TISL-4: High-Performance Muscle Gaining Technique

TISL-4: High-Performance Muscle Gaining Technique

Time0 m
Calories burned687 kcal
Exercises7

The program is saved in the diary and available in our app

Description

TISL-4 is a highly effective method for building muscle mass, consisting of four cycles (each lasting one week): heavy weight training, high-intensity training, moderate weight training, and light weight training.

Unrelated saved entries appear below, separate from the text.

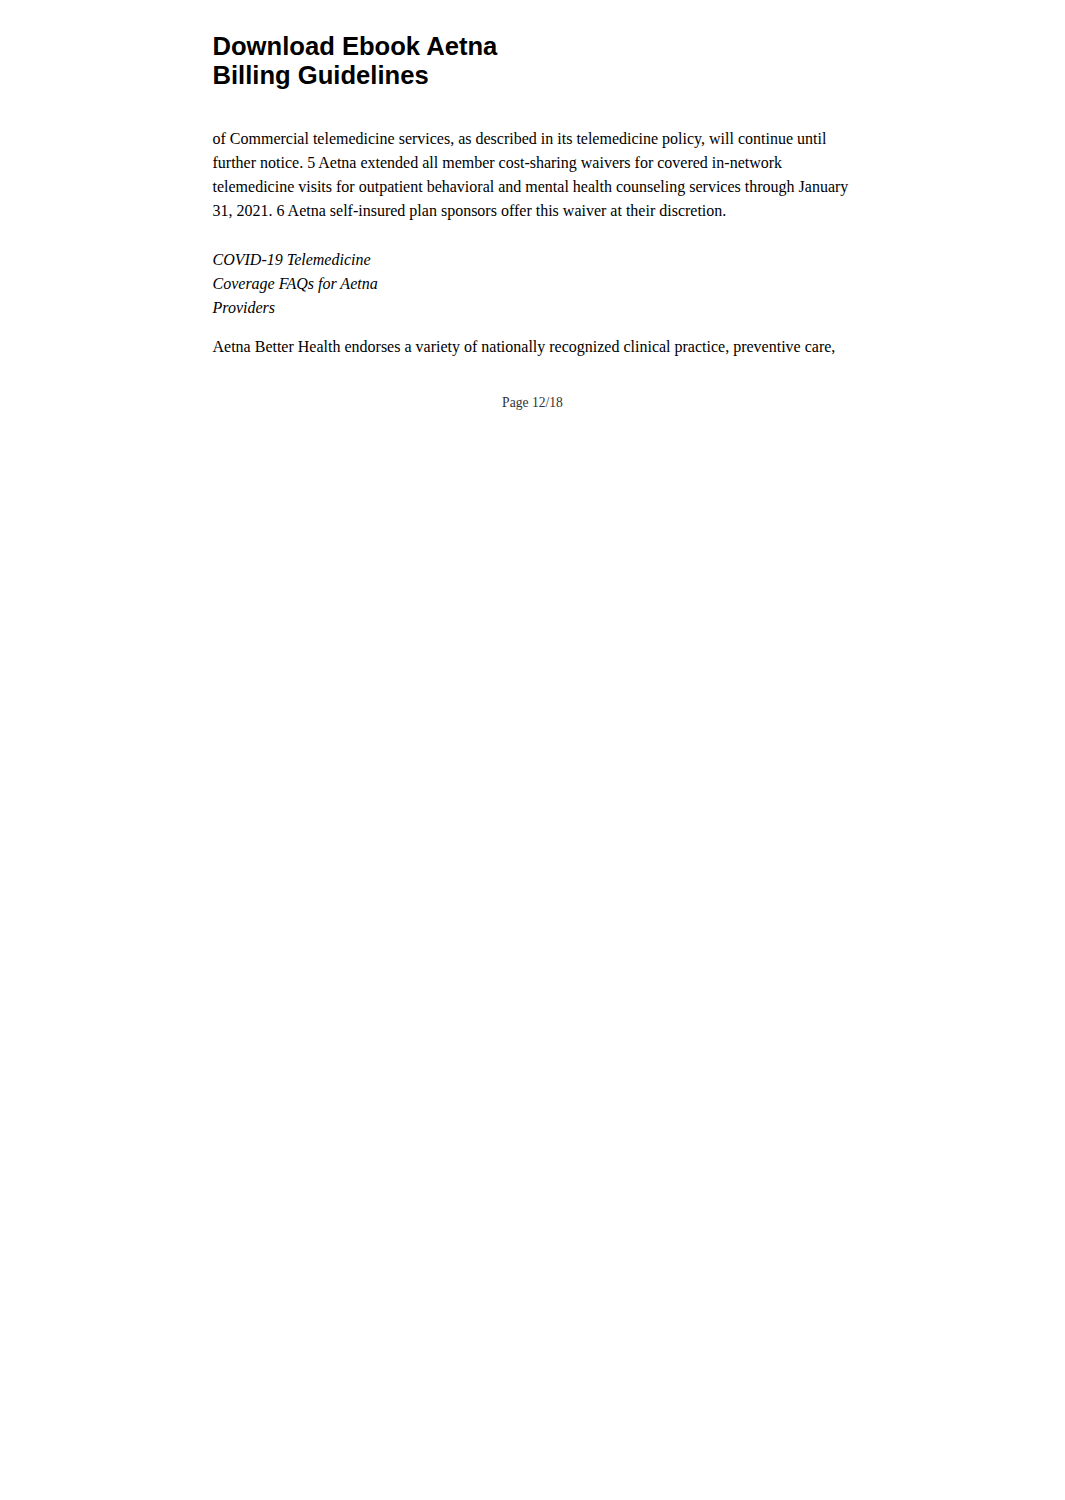Download Ebook Aetna Billing Guidelines
of Commercial telemedicine services, as described in its telemedicine policy, will continue until further notice. 5 Aetna extended all member cost-sharing waivers for covered in-network telemedicine visits for outpatient behavioral and mental health counseling services through January 31, 2021. 6 Aetna self-insured plan sponsors offer this waiver at their discretion.
COVID-19 Telemedicine Coverage FAQs for Aetna Providers
Aetna Better Health endorses a variety of nationally recognized clinical practice, preventive care,
Page 12/18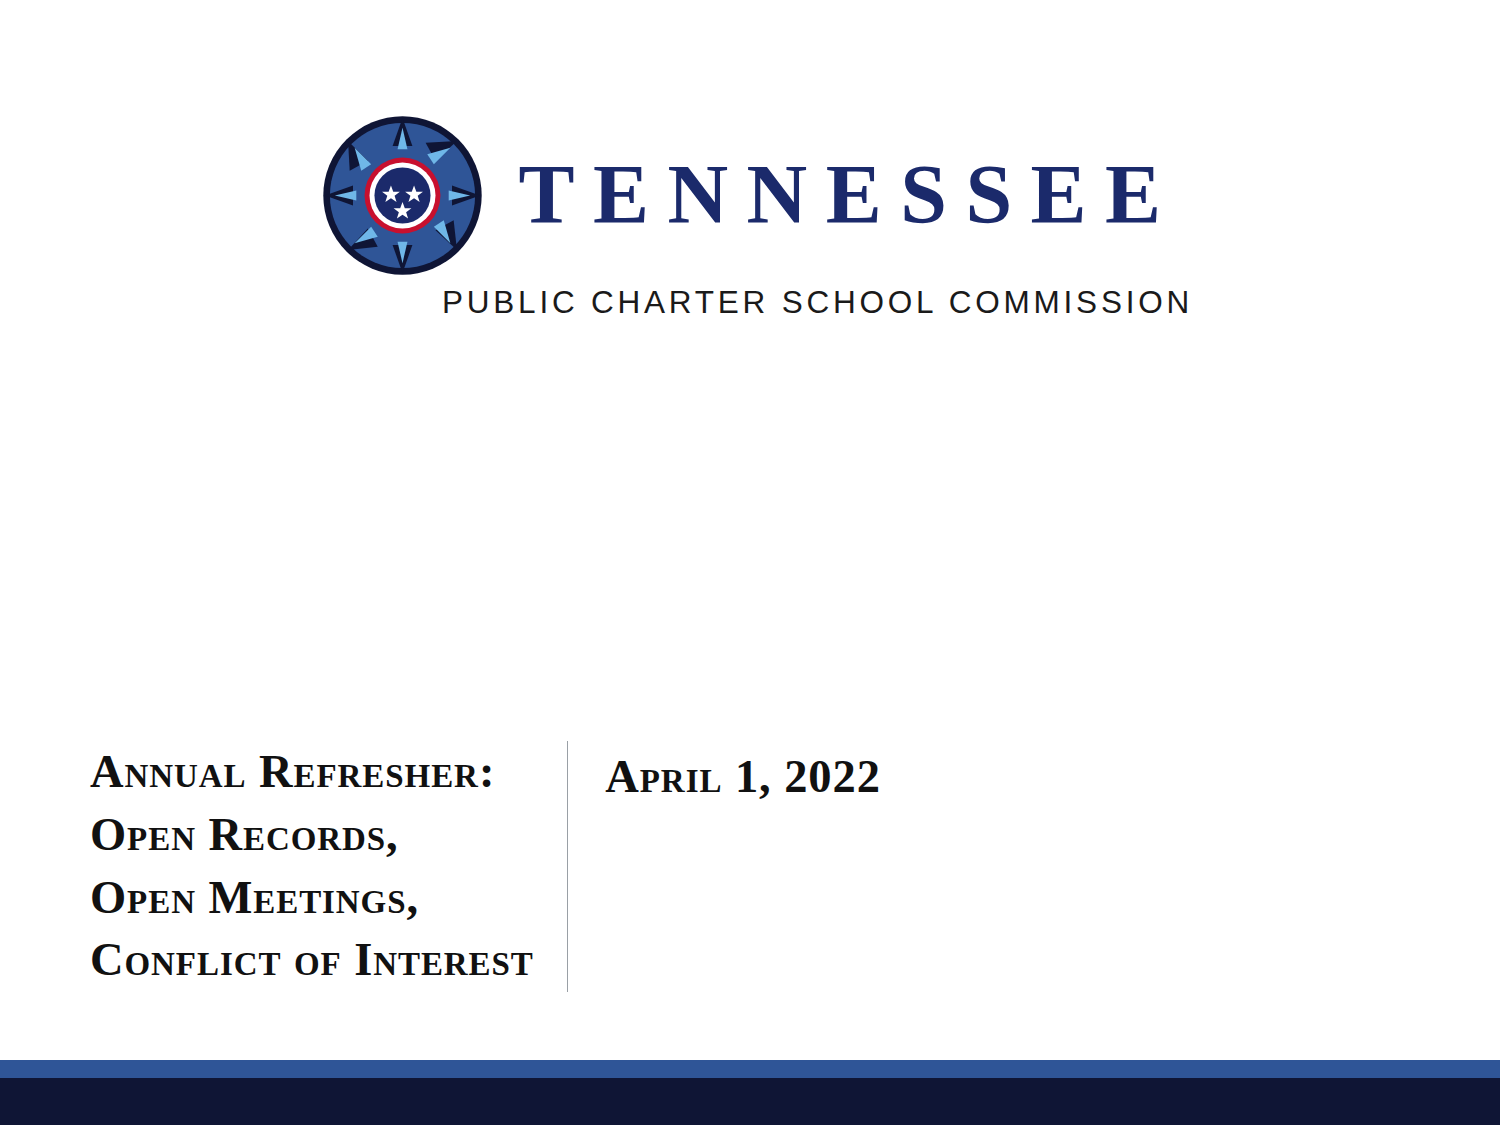TENNESSEE
PUBLIC CHARTER SCHOOL COMMISSION
Annual Refresher:
Open Records,
Open Meetings,
Conflict of Interest
April 1, 2022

The load is reduced during the second and fourth weeks, allowing the body to rest and recover from the stress incurred during the first and third weeks, but the muscle-building process does not stop.

The method allows for practically any split, but dividing training into 4 days is considered most effective. It is recommended to perform the split by alternating two training days with one rest day.

No additional exercises should be included in the training program during this cycle – the main goal is to work with heavy weights on compound exercises.

For each exercise, all sets are performed with the same weight. Aim to do as many repetitions as possible per set, but not to failure, and the number of repetitions per set must not exceed six.

If you can complete six repetitions across all four sets, you should increase the weight next time.

Rest between sets should be between two and five minutes – you must wait until your body is physically ready. The goal of this cycle is to lift heavy weights, so full rest between sets is essential – no rushing.